Michele Bachmann apparently a) wants them to fail or b) doesn't understand poetry.  I'll let you choose the most likely explanation for her choice in motivational poems:

At today's conservative "Code Red" rally against the health care bill, Rep. Michele Bachmann (R-MN) rallied the faithful with a fun historical and literacy reference: "It's the charge of the light brigade!"

The fun part here is that the Light Brigade lost that famous battle of the Crimean War -- they lost it badly, sustaining heavy numbers of deaths and injuries. They are celebrated not for victory, but for their bravery in taking on truly insurmountable odds in a military disaster. It's hardly the sort of positive example that could truly rally the political faithful to success, is it?
Alas, when it comes to rallying Teabaggers, you can indeed use a poem that's all about losing.  They're too stupid to realize that's what it's about.  All they know is that it sounds all martial and glorious and stuff.

Faux News steps up to show it's just as intelligent as its viewers and its Con overlords.  Are you ready for their blinding economic genius?  Here you go, then:
Now, with its Republican-inspired “Where are the jobs?” campaign in full swing, Fox has gone “on the job hunt” with a “new” idea for increasing employment: cutting the minimum wage. Jumping off from an op-ed by Washington Post editorial board member Charles Lane, Fox yesterday ran a handful of segments on the same basic premise — cutting the minimum wage may be the answer to the jobs dilemma.

[snip]

Fox’s anchors seemed very pleased to have stumbled onto this line of thought. Of course, none of the anchors mention that almost all of the economic research on the subject shows that the minimum wage has little to no effect on employment. The most well-known researchers on the subject — David Card and Alan Krueger — examined a minimum wage increase in New Jersey, and found that “employment actually expanded in New Jersey relative to Pennsylvania, where the minimum wage was constant.”

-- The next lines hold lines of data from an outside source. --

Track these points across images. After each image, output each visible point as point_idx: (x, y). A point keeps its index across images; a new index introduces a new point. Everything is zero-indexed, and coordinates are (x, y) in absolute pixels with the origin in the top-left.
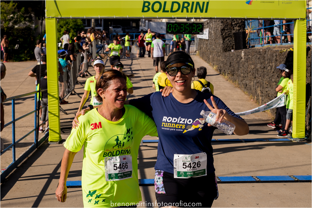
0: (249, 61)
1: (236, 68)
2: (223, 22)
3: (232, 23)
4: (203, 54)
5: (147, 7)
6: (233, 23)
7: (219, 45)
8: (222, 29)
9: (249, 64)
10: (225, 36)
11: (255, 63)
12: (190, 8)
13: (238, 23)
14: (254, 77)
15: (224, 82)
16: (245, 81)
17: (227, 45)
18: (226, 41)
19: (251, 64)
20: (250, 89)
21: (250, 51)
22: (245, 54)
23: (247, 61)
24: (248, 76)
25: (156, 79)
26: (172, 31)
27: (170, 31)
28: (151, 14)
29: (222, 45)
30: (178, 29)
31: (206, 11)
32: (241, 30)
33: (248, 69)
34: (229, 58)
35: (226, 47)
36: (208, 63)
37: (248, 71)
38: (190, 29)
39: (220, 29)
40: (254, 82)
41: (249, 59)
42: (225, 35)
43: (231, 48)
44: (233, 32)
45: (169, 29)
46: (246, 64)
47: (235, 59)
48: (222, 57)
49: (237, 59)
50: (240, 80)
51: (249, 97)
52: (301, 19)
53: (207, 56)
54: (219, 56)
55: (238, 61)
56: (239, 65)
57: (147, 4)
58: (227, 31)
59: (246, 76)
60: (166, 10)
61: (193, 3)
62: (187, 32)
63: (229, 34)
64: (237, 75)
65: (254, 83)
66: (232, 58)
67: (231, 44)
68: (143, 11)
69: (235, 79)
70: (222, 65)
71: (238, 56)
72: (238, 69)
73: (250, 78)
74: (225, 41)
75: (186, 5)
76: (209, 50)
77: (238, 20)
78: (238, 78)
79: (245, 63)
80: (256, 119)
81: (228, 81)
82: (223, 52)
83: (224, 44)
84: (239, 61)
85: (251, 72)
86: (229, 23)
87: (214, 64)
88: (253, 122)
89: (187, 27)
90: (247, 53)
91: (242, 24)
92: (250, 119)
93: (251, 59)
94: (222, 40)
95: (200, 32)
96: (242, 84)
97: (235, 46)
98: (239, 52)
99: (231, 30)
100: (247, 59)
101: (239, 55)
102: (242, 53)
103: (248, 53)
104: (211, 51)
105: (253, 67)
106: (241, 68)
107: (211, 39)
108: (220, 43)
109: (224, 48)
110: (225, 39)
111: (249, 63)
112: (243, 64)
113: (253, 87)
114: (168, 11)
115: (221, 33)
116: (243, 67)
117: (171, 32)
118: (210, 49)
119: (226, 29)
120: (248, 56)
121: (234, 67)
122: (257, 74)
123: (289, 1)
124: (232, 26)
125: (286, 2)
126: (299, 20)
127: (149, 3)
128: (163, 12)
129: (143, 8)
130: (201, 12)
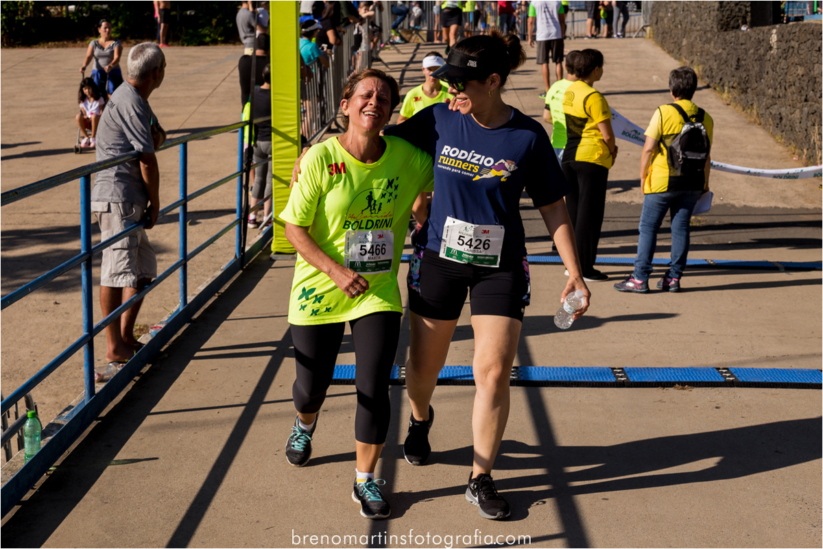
0: (790, 55)
1: (754, 74)
4: (665, 35)
7: (710, 12)
9: (790, 64)
11: (807, 63)
14: (803, 98)
15: (719, 108)
16: (776, 106)
17: (731, 15)
19: (796, 64)
20: (792, 130)
21: (794, 31)
22: (780, 36)
23: (786, 57)
24: (785, 96)
25: (553, 98)
29: (716, 13)
33: (788, 77)
34: (735, 47)
35: (728, 18)
36: (676, 58)
37: (787, 81)
40: (802, 112)
41: (791, 50)
43: (740, 21)
46: (782, 65)
47: (752, 51)
48: (715, 43)
49: (758, 50)
50: (764, 104)
51: (786, 149)
53: (676, 39)
54: (708, 41)
55: (760, 56)
56: (761, 66)
59: (781, 95)
64: (754, 91)
65: (804, 113)
66: (743, 47)
67: (740, 9)
69: (750, 103)
70: (715, 64)
71: (760, 42)
72: (759, 77)
73: (792, 101)
76: (679, 26)
78: (758, 100)
79: (780, 61)
80: (807, 209)
81: (730, 107)
82: (718, 31)
83: (722, 9)
84: (763, 56)
85: (794, 85)
87: (692, 62)
88: (801, 216)
90: (786, 33)
92: (793, 207)
93: (796, 51)
96: (767, 116)
97: (751, 16)
98: (763, 32)
100: (785, 50)
101: (763, 40)
102: (773, 35)
103: (788, 36)
104: (686, 28)
105: (801, 71)
106: (767, 73)
108: (712, 8)
109: (723, 22)
111: (790, 60)
112: (774, 64)
113: (798, 124)
116: (773, 71)
118: (682, 23)
120: (788, 44)
121: (749, 70)
122: (813, 90)
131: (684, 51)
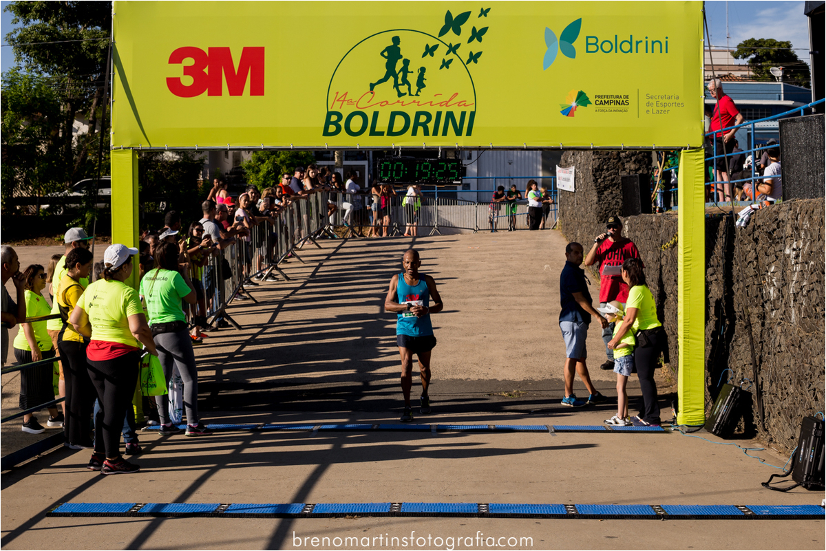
2: (596, 151)
3: (618, 154)
5: (335, 123)
6: (623, 155)
7: (592, 205)
8: (596, 169)
10: (602, 185)
12: (431, 125)
13: (633, 155)
17: (609, 207)
18: (606, 197)
22: (631, 227)
26: (391, 177)
27: (386, 179)
28: (343, 141)
29: (596, 205)
30: (404, 173)
31: (469, 133)
32: (641, 171)
35: (605, 211)
38: (431, 174)
39: (590, 168)
42: (604, 181)
43: (617, 214)
44: (624, 174)
45: (383, 173)
52: (690, 148)
53: (574, 231)
54: (591, 232)
57: (334, 118)
60: (376, 130)
61: (439, 114)
62: (424, 180)
63: (613, 180)
67: (617, 203)
68: (326, 133)
74: (603, 197)
75: (423, 119)
76: (576, 219)
82: (598, 223)
83: (601, 203)
86: (612, 154)
89: (424, 169)
90: (633, 224)
91: (644, 157)
93: (639, 240)
94: (596, 194)
95: (453, 180)
99: (618, 170)
104: (579, 220)
107: (579, 191)
108: (592, 203)
109: (602, 214)
110: (603, 191)
114: (381, 134)
115: (592, 178)
117: (388, 181)
118: (577, 215)
119: (605, 167)
120: (635, 234)
123: (663, 108)
124: (619, 162)
125: (655, 109)
126: (688, 150)
127: (340, 116)
128: (370, 135)
129: (326, 128)
130: (457, 135)
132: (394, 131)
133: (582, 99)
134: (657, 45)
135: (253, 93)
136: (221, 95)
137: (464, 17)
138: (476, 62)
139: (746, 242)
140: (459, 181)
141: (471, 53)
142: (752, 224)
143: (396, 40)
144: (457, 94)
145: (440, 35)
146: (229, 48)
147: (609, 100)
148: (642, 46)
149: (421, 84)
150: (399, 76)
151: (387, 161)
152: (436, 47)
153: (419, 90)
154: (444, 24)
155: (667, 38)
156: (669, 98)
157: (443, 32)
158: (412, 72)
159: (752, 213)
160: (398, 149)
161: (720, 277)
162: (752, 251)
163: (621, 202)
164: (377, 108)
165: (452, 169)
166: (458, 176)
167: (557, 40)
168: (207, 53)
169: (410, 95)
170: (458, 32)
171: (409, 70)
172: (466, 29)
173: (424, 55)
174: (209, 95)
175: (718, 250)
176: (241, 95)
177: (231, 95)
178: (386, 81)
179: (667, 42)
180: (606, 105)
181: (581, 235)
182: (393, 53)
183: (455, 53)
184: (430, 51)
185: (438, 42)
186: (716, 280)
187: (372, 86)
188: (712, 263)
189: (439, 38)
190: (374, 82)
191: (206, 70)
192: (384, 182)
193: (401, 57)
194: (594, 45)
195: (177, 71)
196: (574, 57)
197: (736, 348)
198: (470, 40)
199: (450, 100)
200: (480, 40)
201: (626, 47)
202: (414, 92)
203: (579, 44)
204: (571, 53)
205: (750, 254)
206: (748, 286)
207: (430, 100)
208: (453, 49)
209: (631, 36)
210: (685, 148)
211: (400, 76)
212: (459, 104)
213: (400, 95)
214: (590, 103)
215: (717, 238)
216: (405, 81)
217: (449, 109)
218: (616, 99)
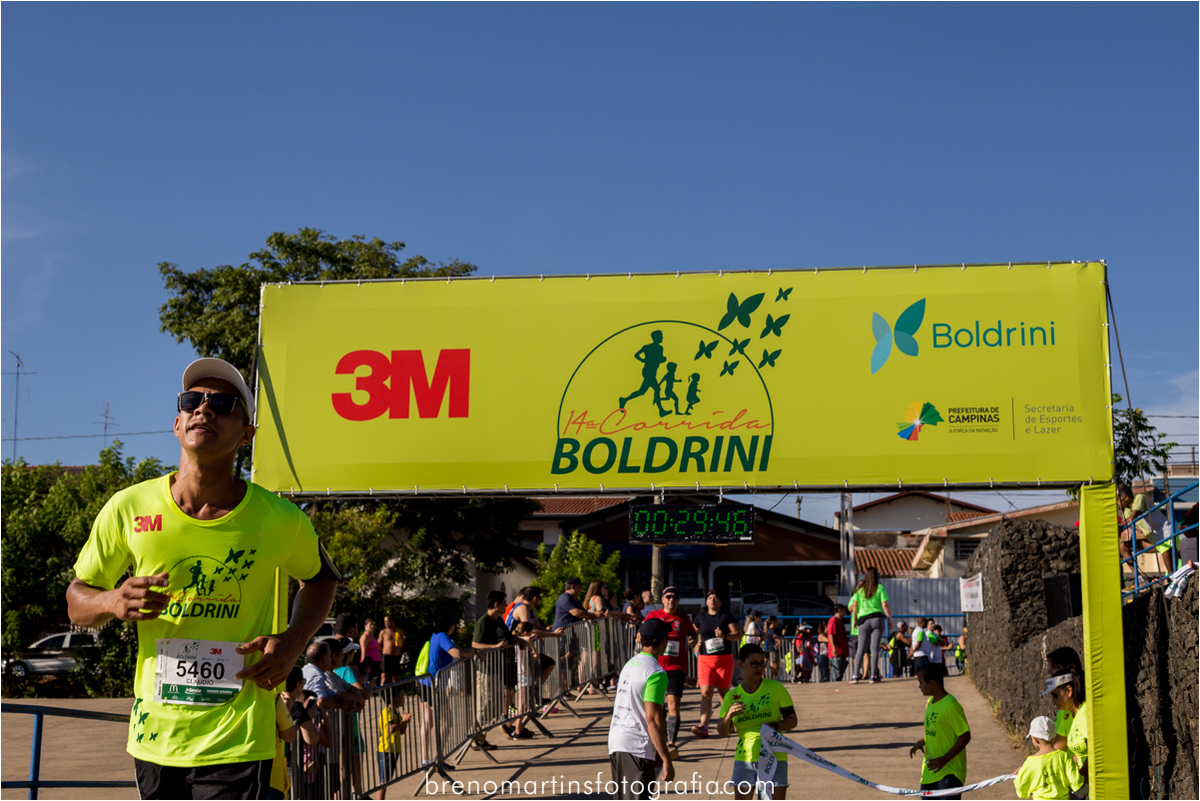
1: (1033, 701)
2: (1008, 544)
4: (977, 667)
5: (569, 455)
6: (1046, 548)
7: (1004, 625)
8: (1006, 569)
10: (1016, 594)
12: (708, 457)
13: (1062, 548)
15: (1001, 752)
17: (1027, 627)
18: (1023, 611)
21: (1058, 634)
22: (1049, 644)
26: (650, 532)
27: (641, 534)
28: (579, 480)
29: (1009, 625)
30: (668, 526)
31: (763, 467)
35: (1023, 632)
36: (984, 698)
39: (998, 569)
42: (1019, 588)
44: (1046, 575)
45: (638, 527)
47: (1031, 669)
48: (1008, 668)
49: (1034, 667)
52: (1094, 483)
53: (984, 671)
54: (1002, 668)
55: (1036, 674)
56: (1037, 688)
57: (567, 448)
58: (1024, 577)
60: (628, 465)
61: (719, 440)
62: (697, 535)
63: (1032, 586)
66: (1026, 666)
67: (1040, 619)
68: (556, 470)
70: (1009, 694)
71: (1036, 656)
74: (1018, 613)
75: (696, 447)
77: (1062, 535)
82: (1012, 650)
83: (1016, 621)
84: (1039, 673)
86: (1030, 547)
89: (697, 519)
90: (1052, 638)
94: (1008, 607)
95: (741, 535)
98: (1038, 642)
99: (1040, 571)
101: (1037, 653)
102: (1043, 643)
104: (990, 652)
107: (988, 609)
108: (1004, 622)
110: (1019, 603)
114: (636, 470)
115: (1002, 583)
117: (644, 538)
118: (987, 647)
119: (1020, 567)
123: (1050, 425)
124: (1040, 558)
125: (1039, 426)
126: (1090, 486)
127: (576, 445)
128: (620, 471)
129: (556, 462)
130: (746, 470)
131: (990, 685)
132: (653, 466)
133: (929, 414)
134: (1038, 334)
135: (452, 414)
136: (407, 417)
137: (755, 301)
138: (772, 364)
139: (1184, 620)
140: (748, 535)
141: (765, 352)
142: (1190, 590)
143: (657, 336)
144: (745, 411)
145: (719, 329)
146: (419, 352)
147: (970, 414)
148: (1016, 336)
149: (693, 398)
150: (661, 386)
151: (643, 509)
152: (714, 345)
153: (690, 407)
154: (726, 312)
155: (1052, 323)
156: (1059, 409)
157: (725, 323)
158: (680, 381)
159: (1191, 576)
160: (660, 492)
161: (1153, 681)
162: (1192, 631)
163: (1046, 618)
164: (629, 433)
165: (738, 519)
166: (748, 530)
167: (890, 330)
168: (390, 358)
169: (677, 413)
170: (746, 322)
171: (676, 378)
172: (758, 318)
173: (698, 356)
174: (392, 416)
175: (1150, 642)
176: (436, 416)
177: (421, 416)
178: (642, 394)
179: (1052, 329)
180: (966, 422)
181: (993, 673)
182: (652, 354)
183: (742, 352)
184: (706, 350)
185: (717, 338)
186: (1149, 688)
187: (623, 402)
188: (1143, 663)
189: (719, 332)
190: (625, 396)
191: (388, 383)
192: (639, 539)
193: (664, 359)
194: (946, 336)
195: (346, 384)
196: (916, 355)
197: (1177, 785)
198: (764, 334)
199: (735, 420)
200: (778, 333)
201: (992, 337)
202: (682, 408)
203: (923, 335)
204: (911, 349)
205: (1190, 636)
206: (1189, 688)
207: (707, 420)
208: (739, 347)
209: (999, 322)
210: (1087, 483)
211: (663, 386)
212: (748, 425)
213: (663, 413)
214: (942, 420)
215: (1147, 623)
216: (670, 394)
217: (734, 433)
218: (979, 414)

Fox’s “brand new information,” meanwhile, is a study published last year by David Neumark of the University of California and William Wascher of the Federal Reserve that found that increasing the minimum wage may affect, by Neumark’s own admission, a “small number” of workers.
My, my, my.  There's dumb, there's dumber, and then there's Faux News brand dumbfuck fucking dumb.  That kind of extra-strength dumbfuckery shouldn't be available without a prescription.

And, finally, we discover that global warming deniers are (do try to contain your shock) overwhelmingly Cons:
In spite of Sarah Palin's recent high profile on the subject, studies show that vast majorities of climate science skeptics are men, which I did not know. This article ponders why that might be and references a pretty amazing poll that delves deeper into people's attitudes on the subject and their demographic makeup:
The genders were roughly equally represented in the middle groupings, but at the margins the divide was absolutely stark: "Almost two-thirds of the Dismissive are men (63%), the largest gender split among the six segments," the report concluded.
What else did the survey reveal about the "dismissive" group?
"More likely than average to be high income, well-educated, white men... much more likely to be very conservative Republicans... strongly endorse individualistic values, opposing any form of government intervention, anti-egalitarian, and almost universally prefer economic growth over environmental protection... have a specialized media diet, with a higher than average preference for media sources that reflect their own political point of view."
Digby's a bit surprised that the deniers are "well-educated" and make good money.  I'm not.  It's all right there in the "economic growth over environmental protection."  They're stupid selfish gits.  And well-educated doesn't necessarily mean well-educated in science.  You don't need a strong background in science to walk out with an MBA.  They have just enough education to know that they have to deny the science in order to continue being stupid selfish gits, and so they do.